A especialista Lucy Toum afirma que a mudança reflete uma nova relação do paciente com a estética, menos baseada em correções frequentes e mais orientada à autonomia. “Existe um desgaste silencioso associado à necessidade de retoques constantes, tanto do ponto de vista financeiro quanto emocional. O paciente passa a viver em função da manutenção, e não do resultado em si”, diz.
Procedimentos como micropigmentação capilar e técnicas similares se consolidaram como alternativas rápidas para disfarçar falhas, mas exigem reaplicações periódicas para manter a aparência. Esse ciclo contínuo, segundo a especialista, pode gerar frustração ao longo do tempo, especialmente quando não há evolução real da condição capilar. “A pigmentação resolve visualmente, mas não trata a causa. Quando não existe estímulo biológico, a dependência de retoques se torna permanente”, afirma.
É nesse contexto que ganham espaço os protocolos regenerativos, que atuam diretamente no estímulo do crescimento dos fios naturais. Essas abordagens combinam tecnologias e ativos que favorecem a saúde do couro cabeludo, com foco em resultados progressivos e mais duradouros. “O objetivo deixa de ser camuflar e passa a ser recuperar. Quando o fio volta a crescer, a necessidade de intervenção diminui naturalmente”, explica.
Além do impacto estético, o movimento também responde a uma demanda por naturalidade. A valorização de resultados menos artificiais acompanha uma mudança de comportamento do consumidor, que passa a priorizar soluções que respeitem características individuais. “Não se trata apenas de aparência, mas de liberdade.

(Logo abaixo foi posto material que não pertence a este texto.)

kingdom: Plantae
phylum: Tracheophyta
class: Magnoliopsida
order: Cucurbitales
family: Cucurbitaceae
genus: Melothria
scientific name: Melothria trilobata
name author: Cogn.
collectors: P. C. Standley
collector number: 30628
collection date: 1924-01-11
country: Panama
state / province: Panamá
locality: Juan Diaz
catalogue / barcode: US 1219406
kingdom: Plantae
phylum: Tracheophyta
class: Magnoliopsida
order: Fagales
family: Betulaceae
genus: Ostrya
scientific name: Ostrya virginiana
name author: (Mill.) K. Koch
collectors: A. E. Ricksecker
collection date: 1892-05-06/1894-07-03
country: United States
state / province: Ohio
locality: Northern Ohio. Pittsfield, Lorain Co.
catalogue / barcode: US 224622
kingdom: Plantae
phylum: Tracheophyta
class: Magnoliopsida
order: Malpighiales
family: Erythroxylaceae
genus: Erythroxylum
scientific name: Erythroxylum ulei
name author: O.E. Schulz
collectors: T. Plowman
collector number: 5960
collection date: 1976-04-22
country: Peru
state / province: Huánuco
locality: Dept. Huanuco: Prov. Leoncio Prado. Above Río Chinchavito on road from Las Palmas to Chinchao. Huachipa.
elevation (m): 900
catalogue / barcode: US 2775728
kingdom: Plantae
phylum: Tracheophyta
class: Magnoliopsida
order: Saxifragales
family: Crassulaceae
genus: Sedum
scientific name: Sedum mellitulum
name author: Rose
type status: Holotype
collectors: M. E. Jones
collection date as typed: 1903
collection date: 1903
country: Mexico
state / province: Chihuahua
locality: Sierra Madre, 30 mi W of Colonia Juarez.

O paciente quer acordar bem, sem depender de um procedimento recente para se sentir confortável”, diz.

Outro fator relevante é o custo ao longo do tempo. Embora técnicas corretivas possam parecer mais acessíveis inicialmente, a necessidade de reaplicações frequentes tende a elevar o investimento total. Protocolos regenerativos, por outro lado, concentram o esforço em um período inicial, com redução gradual da necessidade de manutenção. “Quando analisamos o ciclo completo, faz sentido investir em soluções que tragam estabilidade. O custo recorrente da manutenção muitas vezes passa despercebido no início”, afirma.
A tendência acompanha um movimento mais amplo na estética, que prioriza longevidade de resultados e intervenções menos invasivas. Para a especialista, a mudança não elimina os procedimentos corretivos, mas reposiciona seu papel dentro da jornada do paciente. “A estética evolui quando deixa de ser dependência e passa a ser escolha. O crescimento natural dos fios devolve ao paciente o controle sobre a própria imagem”, conclui.